Figuring out who the right people are, to us, is about a feeling and a vibe: Do you want to spend time with this person? Do you like what they do musically? Do we share enough common interests that we can start? Do they also bring something unique and different and interesting? So when we found Ed and our new singer, Amber Woodhouse, we said, “This is it. This can be a band.”

Jumping back to The Black Crowes, if the band were ever to get back together, can you imagine playing with them?
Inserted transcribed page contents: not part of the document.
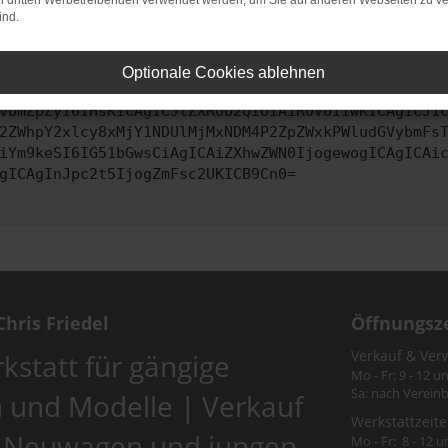
on dritten Werbetreibenden verwendet werden, um Sie auf anderen Webseiten zu ve
ind.
ontaktiere uns bitte. Wir werden versuchen, das Problem zu behe
Optionale Cookies ablehnen
vbmZpZyI6IHsKICAgICJtZXRob2QiOiAiR0VUIiwKICAgICJ1
2ZWhpY2xlcy8xMjY1NDUlMjMxNDM4P2ZpZWxkPWludGVybmFs
iYm9keSI6IG51bGwsCiAgICAiZXhwZWN0IjogewogICAgICAi
gICAgInJpc2t5IjogZmFsc2UKICB9Cn0=
hris Friedel
Öffnungsz
Verkauf & Ver
kstatt für gängige
Mo - Fr: 9 - 12 u
Sa: nach Verein
 und Modelle | Verkauf
Werkstattzeite
-Neuwagen und jungen
Mo - Fr: 8 - 12 u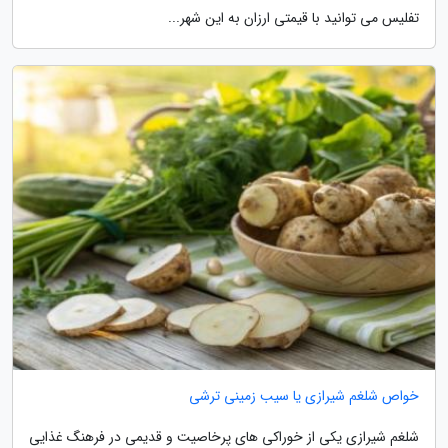
تفلیس می توانید با قیمتی ارزان به این شهر...
خواص شلغم شیرازی یا سیب زمینی ترشی
شلغم شیرازی یکی از خوراکی های پرخاصیت و قدیمی در فرهنگ غذایی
I think there’s a chance that the brothers will play together again. I would be astounded if they don’t, and I would imagine that it will happen sooner rather than later. However, I’m not gonna play with them for a variety of reasons. Number one: They’re never gonna ask me because I’m not coming back unless I get my equal share. Even if they were to ask me back, though, the chances of me saying yes are infinitesimal. It’s funny because I have heard people say, “Man, this book is like a stick of dynamite,” and I’m like, “No, the stick of dynamite was Chris blowing the band up.” When this book comes out, people are going to be getting a lot of information for the first time. But the freshest piece of information is six years old. This book can’t do any more damage to The Black Crowes—that’s an absurd thing to think.